• Incendie à Fontenay-sous-Bois

    Incendie à Fontenay-sous-Bois : la mère aurait tué ses deux enfants

     Denis Courtine et Laure Parny
    Fontenay-sous-Bois, 5, rue Jean-Macé, samedi soir. Une maman de 32 ans aurait frappé ses enfants avant de les jeter dans le vide et de se donner la mort elle aussi. LP/Laure Parny
     
     
    Denis Courtine et Laure Parny

    48 heures après le tragique incendie de Fontenay (Val-de-Marne) au cours duquel une mère et ses deux enfants ont trouvé la mort en se défénestrant, un rebondissement spectaculaire est à attendre du côté de l'enquête. 

    Doit-on dire la vérité quand elle est insupportable à entendre ? Doit-on dire la vérité quand la version officielle du « drame familial » peut suffire ? Doit-on dire la vérité en pensant à la fillette rescapée de ce coup de folie qui lira peut-être un jour ces lignes ? En se donnant la mort ce soir du 31 décembre, ce qui éteint juridiquement toute action publique, cette mère de famille de Fontenay ne sera donc jamais jugée pour avoir assassiné deux de ses enfants et tenté d’en tuer un troisième. Un doute subsistera toujours. Pourtant, la vérité se rapproche très vraisemblablement d’un double homicide dû à une crise de démence.

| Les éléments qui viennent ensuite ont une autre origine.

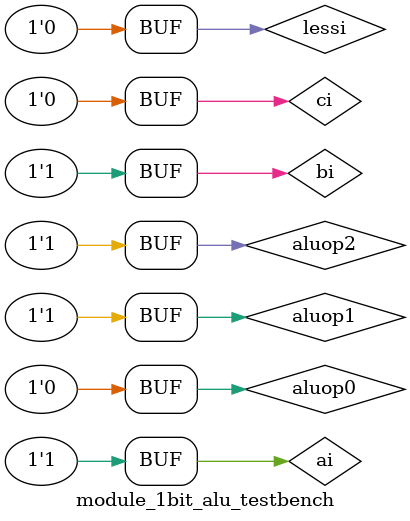
<source format=v>
`define DELAY 20
module module_1bit_alu_testbench();
reg bi,ai,lessi,ci,aluop2,aluop1,aluop0;
wire c1,ri;

module_1bit_alu hatb (bi,ai,lessi,ci,aluop2,aluop1,aluop0,c1,ri);

initial begin
bi = 1'b0; ai = 1'b0; aluop2 = 1'b1; aluop1 = 1'b1; aluop0 = 1'b0; lessi = 1'b0; ci = 1'b0;  
#`DELAY;
bi = 1'b1; ai = 1'b0; aluop2 = 1'b1; aluop1 = 1'b1; aluop0 = 1'b0; lessi = 1'b0; ci = 1'b0; 
#`DELAY;
bi = 1'b0; ai = 1'b1; aluop2 = 1'b1; aluop1 = 1'b1; aluop0 = 1'b0; lessi = 1'b0; ci = 1'b0; 
#`DELAY;
bi = 1'b1; ai = 1'b1; aluop2 = 1'b1; aluop1 = 1'b1; aluop0 = 1'b0; lessi = 1'b0; ci = 1'b0; 
end
 
 
initial
begin
$monitor("time = %2d, bi =%1b, ai=%1b, c1=%1b , result=%1b", $time, bi, ai,c1,ri);
end
 
endmodule

</source>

Une information que le parquet de Créteil, injoignable ce lundi, ne nous a pas confirmé ou infirmé.

    Au début, tout le monde est persuadé qu’un feu accidentel a éclaté dans cet appartement au 13e étage de cette tour du 5, rue Jean-Macé. Les deux enfants Priscilia (8 ans) et Jean-Richard (3 ans) sautent du balcon pour échapper aux flammes. La mère, âgée de 32 ans, en fera autant quelques secondes plus tard. La rescapée, 6 ans, sera retrouvée par les pompiers dans le salon et hospitalisée à Necker, où ses jours ne sont plus en danger.

    Il n'y avait pas de flammes

    Pourtant, très vite, les enquêteurs comprennent que les choses ne se sont pas passées comme cela. L’enfant de trois ans ne peut pas avoir enjambé le balcon. La famille ne pouvait pas fuir les flammes car il n’y en avait pas. « Il y avait certes beaucoup de fumée mais il suffisait de rester sur le balcon », soupire un policier. Deux départs de feu, dans des chambres, ont été constatés par les pompiers. « La maman a sans doute essayé de mettre le feu à différents endroits », note une source proche du dossier.

    Des traces de coups sur les enfants

    L’autre élément accablant qui accrédite la thèse d’une tuerie, ce sont les traces de coups relevés sur les enfants. On ne connaissait pas encore les résultats de l’autopsie pratiquée ce lundi sur Priscilia et Jean-Richard. « Mais ils ont bien été frappés avec un objet contondant », confirme un policier. La survivante présente un traumatisme crânien avec une plaie.

    La mère était dépressive

    Les enquêteurs ont très vite vérifié l’emploi du temps du père, qui était absent au moment du drame. « Son alibi est inattaquable », assure un policier. Les enquêteurs fouillent alors la personnalité de la mère. Selon un voisin, elle était dépressive et avait déjà confié son envie de se suicider. Elle avait en tout cas fait récemment l’objet d’une hospitalisation d’office. La famille aurait déjà été signalée aux services sociaux, notamment car les enfants manquaient l’école trop souvent.

    Toute la journée de ce lundi, des médecins étaient disponibles au centre municipal de santé pour recevoir les habitants sous le choc. Ce mardi, un dispositif spécial est prévu dans l’école Wallon où étaient scolarisées les victimes. Trois psychologues seront sur place, accompagnés d’enseignants supplémentaires.

    Le père a un alibi inattaquable

    « Nous avons sensibilisé tous les animateurs des accueils périscolaires. Ils mettront en place des groupes de parole pour les enfants s’ils évoquent les faits », précise le cabinet du maire. La ville a, par ailleurs, prévu un relogement au plus vite si le père le souhaite. Une grande veillée funèbre, d’ici à une dizaine de jours, aura lieu dans une grande salle prêtée par Fontenay.

    Reste la survivante, que le père accompagne depuis le drame. « Elle n’a pas réalisé ce qui s’est passé, lâche une source du dossier. Soit elle n’a pas compris, soit c’est du déni. Elle est très loin de pouvoir entendre la vérité ».